[Stored data entries]
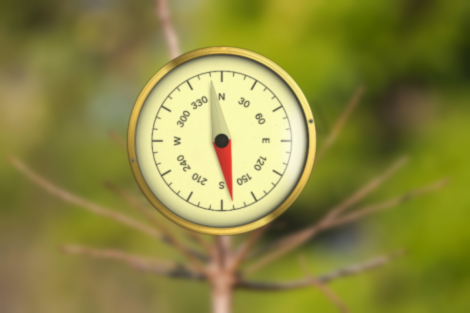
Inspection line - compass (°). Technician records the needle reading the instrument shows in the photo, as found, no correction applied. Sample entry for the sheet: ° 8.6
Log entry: ° 170
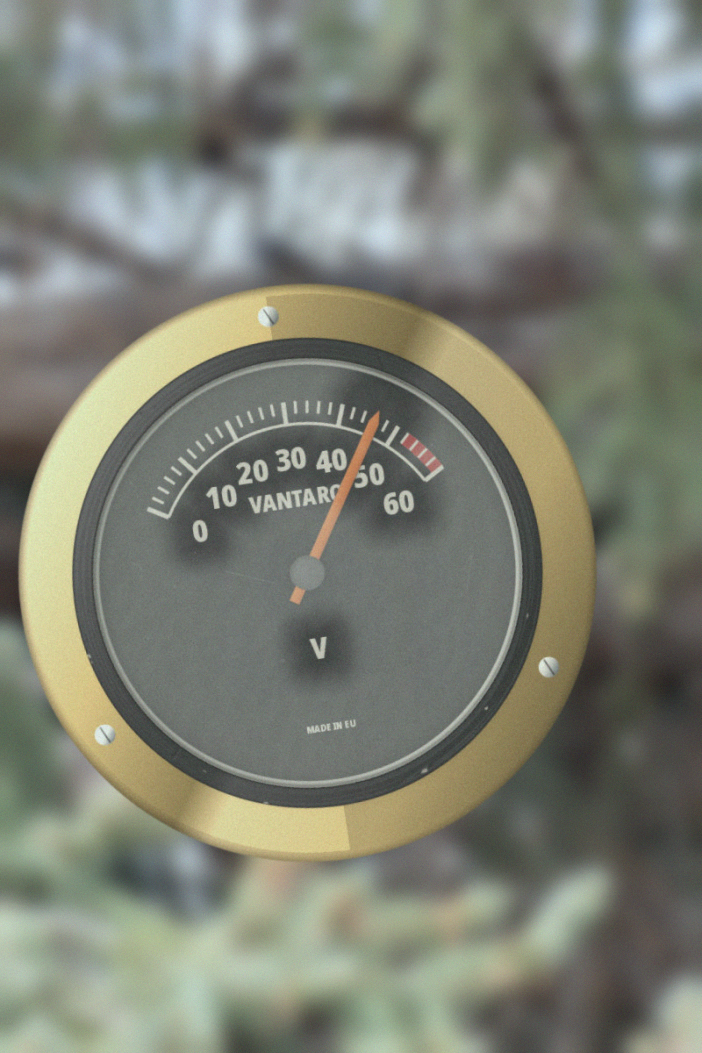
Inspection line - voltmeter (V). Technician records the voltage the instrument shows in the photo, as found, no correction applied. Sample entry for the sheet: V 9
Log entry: V 46
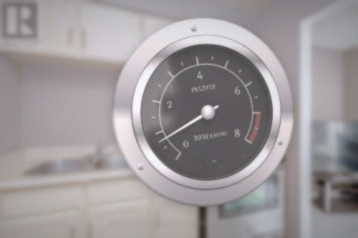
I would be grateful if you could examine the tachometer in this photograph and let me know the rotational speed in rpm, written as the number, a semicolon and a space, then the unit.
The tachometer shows 750; rpm
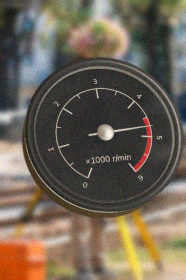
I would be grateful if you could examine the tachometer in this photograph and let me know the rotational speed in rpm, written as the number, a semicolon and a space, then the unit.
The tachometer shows 4750; rpm
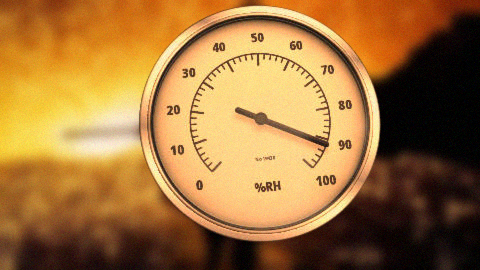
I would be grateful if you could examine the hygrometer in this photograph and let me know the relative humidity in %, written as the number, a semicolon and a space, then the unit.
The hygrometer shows 92; %
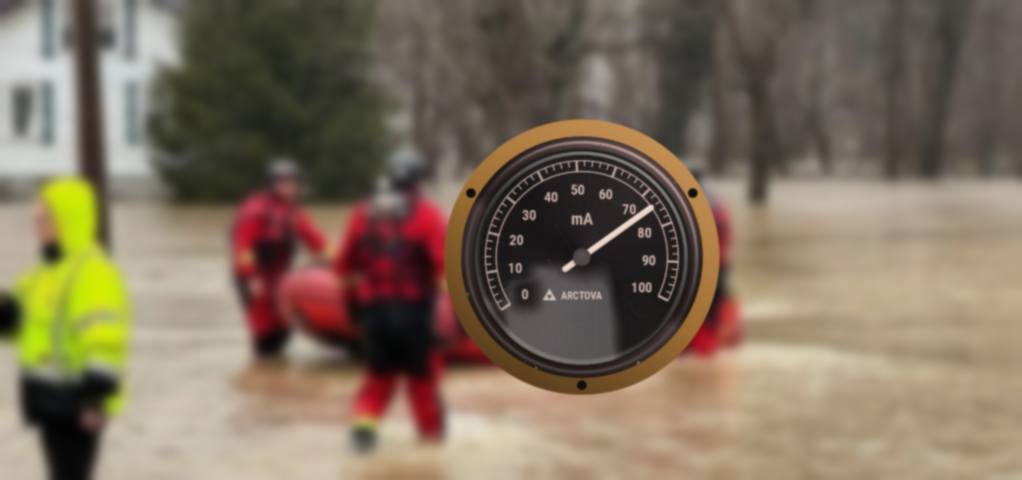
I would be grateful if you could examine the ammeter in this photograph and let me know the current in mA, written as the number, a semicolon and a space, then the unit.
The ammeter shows 74; mA
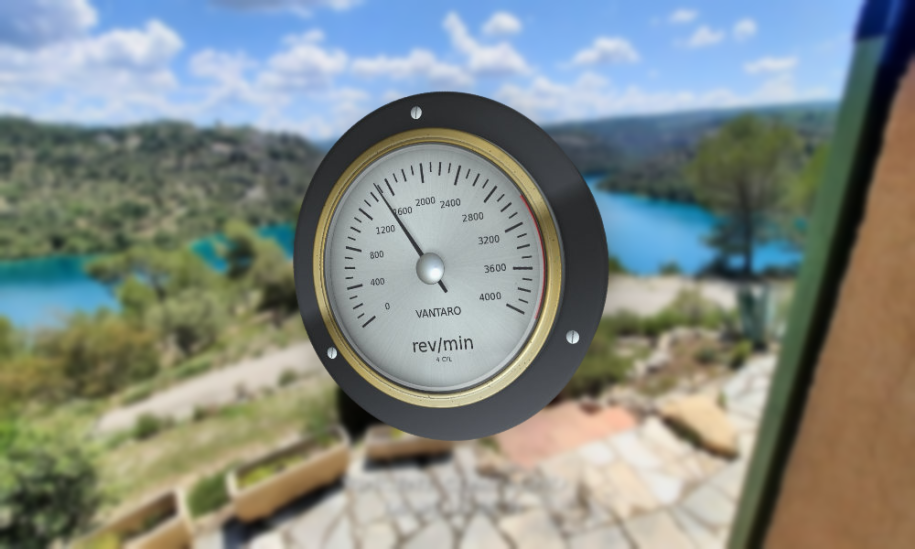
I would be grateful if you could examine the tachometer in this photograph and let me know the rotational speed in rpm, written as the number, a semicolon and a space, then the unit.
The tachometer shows 1500; rpm
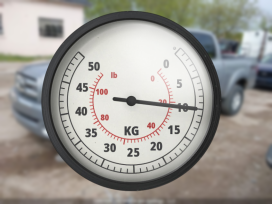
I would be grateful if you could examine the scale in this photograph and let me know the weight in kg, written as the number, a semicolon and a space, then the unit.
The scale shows 10; kg
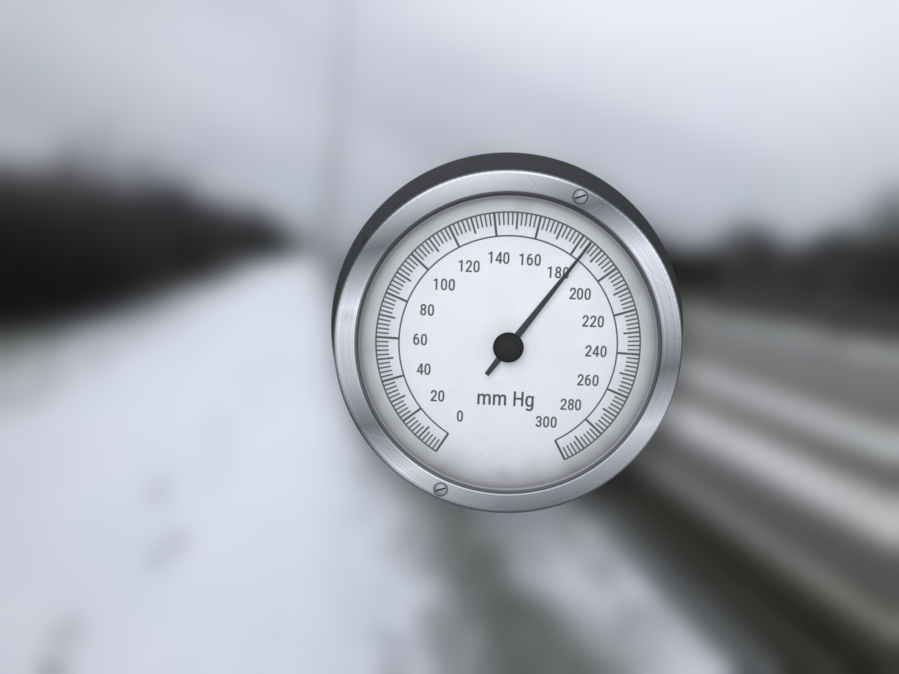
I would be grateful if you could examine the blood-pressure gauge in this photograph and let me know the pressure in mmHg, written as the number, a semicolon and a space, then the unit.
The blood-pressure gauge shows 184; mmHg
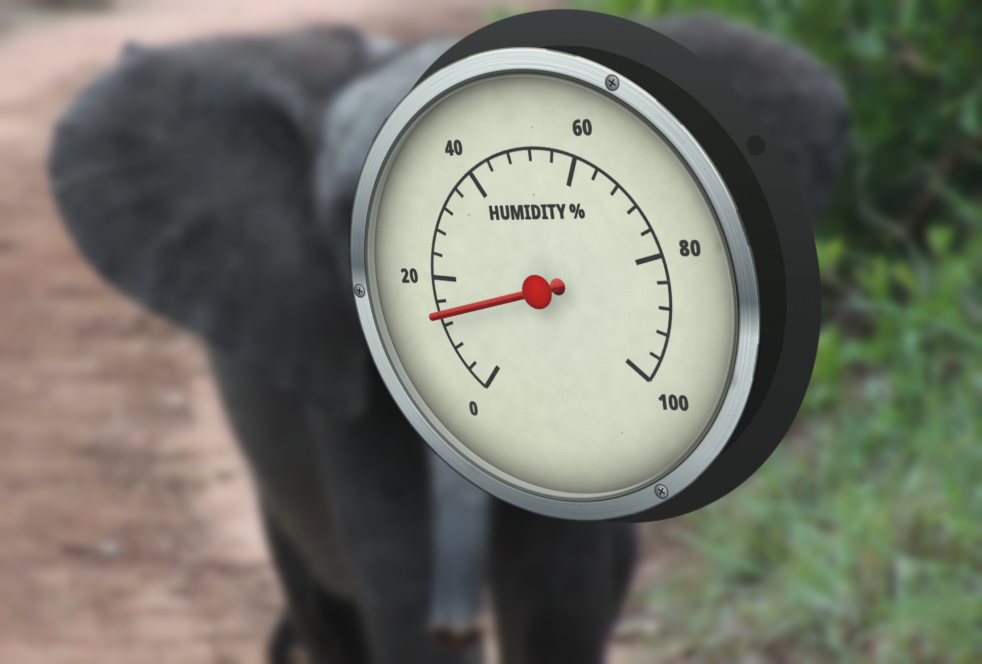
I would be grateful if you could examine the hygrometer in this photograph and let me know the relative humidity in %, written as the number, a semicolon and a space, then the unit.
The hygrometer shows 14; %
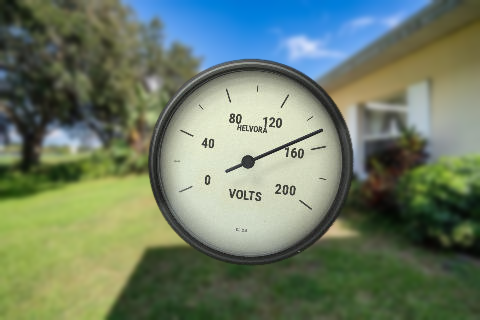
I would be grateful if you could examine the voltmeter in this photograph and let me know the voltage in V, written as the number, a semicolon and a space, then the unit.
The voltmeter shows 150; V
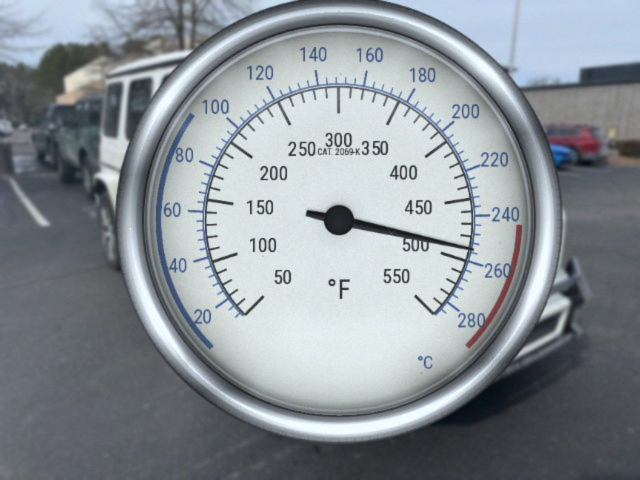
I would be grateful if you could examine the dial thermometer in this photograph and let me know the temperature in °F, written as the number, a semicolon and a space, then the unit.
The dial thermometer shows 490; °F
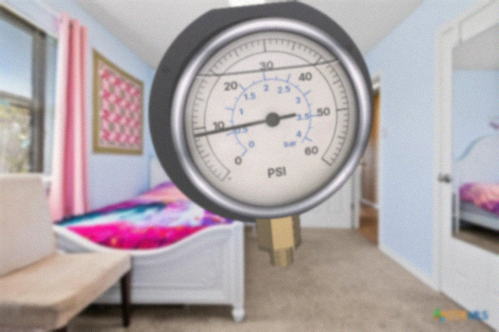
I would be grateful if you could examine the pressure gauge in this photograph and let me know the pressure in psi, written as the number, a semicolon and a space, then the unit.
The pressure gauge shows 9; psi
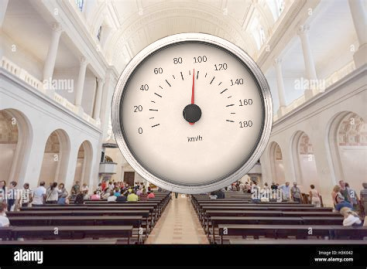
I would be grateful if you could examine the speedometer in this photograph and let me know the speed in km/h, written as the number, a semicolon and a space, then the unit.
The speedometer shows 95; km/h
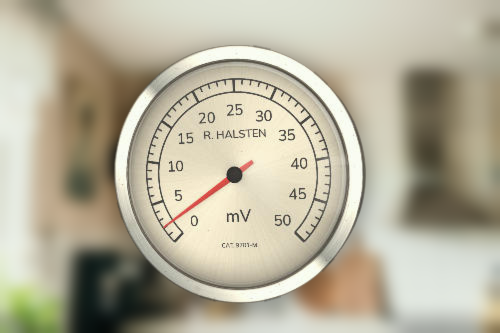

YOUR GOAL —
Pick out every line in the rows above that contains the word "then", and copy each of those lines in full.

REPLY —
I would be grateful if you could examine the tachometer in this photograph and let me know the rotational speed in rpm, written as the number, a semicolon and a space, then the unit.
I would be grateful if you could examine the tachometer in this photograph and let me know the rotational speed in rpm, written as the number, a semicolon and a space, then the unit.
I would be grateful if you could examine the hygrometer in this photograph and let me know the relative humidity in %, written as the number, a semicolon and a space, then the unit.
I would be grateful if you could examine the ammeter in this photograph and let me know the current in mA, written as the number, a semicolon and a space, then the unit.
I would be grateful if you could examine the tachometer in this photograph and let me know the rotational speed in rpm, written as the number, a semicolon and a space, then the unit.
I would be grateful if you could examine the scale in this photograph and let me know the weight in kg, written as the number, a semicolon and a space, then the unit.
I would be grateful if you could examine the blood-pressure gauge in this photograph and let me know the pressure in mmHg, written as the number, a semicolon and a space, then the unit.
I would be grateful if you could examine the hygrometer in this photograph and let me know the relative humidity in %, written as the number, a semicolon and a space, then the unit.
I would be grateful if you could examine the voltmeter in this photograph and let me know the voltage in V, written as the number, a semicolon and a space, then the unit.
I would be grateful if you could examine the dial thermometer in this photograph and let me know the temperature in °F, written as the number, a semicolon and a space, then the unit.
I would be grateful if you could examine the pressure gauge in this photograph and let me know the pressure in psi, written as the number, a semicolon and a space, then the unit.
I would be grateful if you could examine the speedometer in this photograph and let me know the speed in km/h, written as the number, a semicolon and a space, then the unit.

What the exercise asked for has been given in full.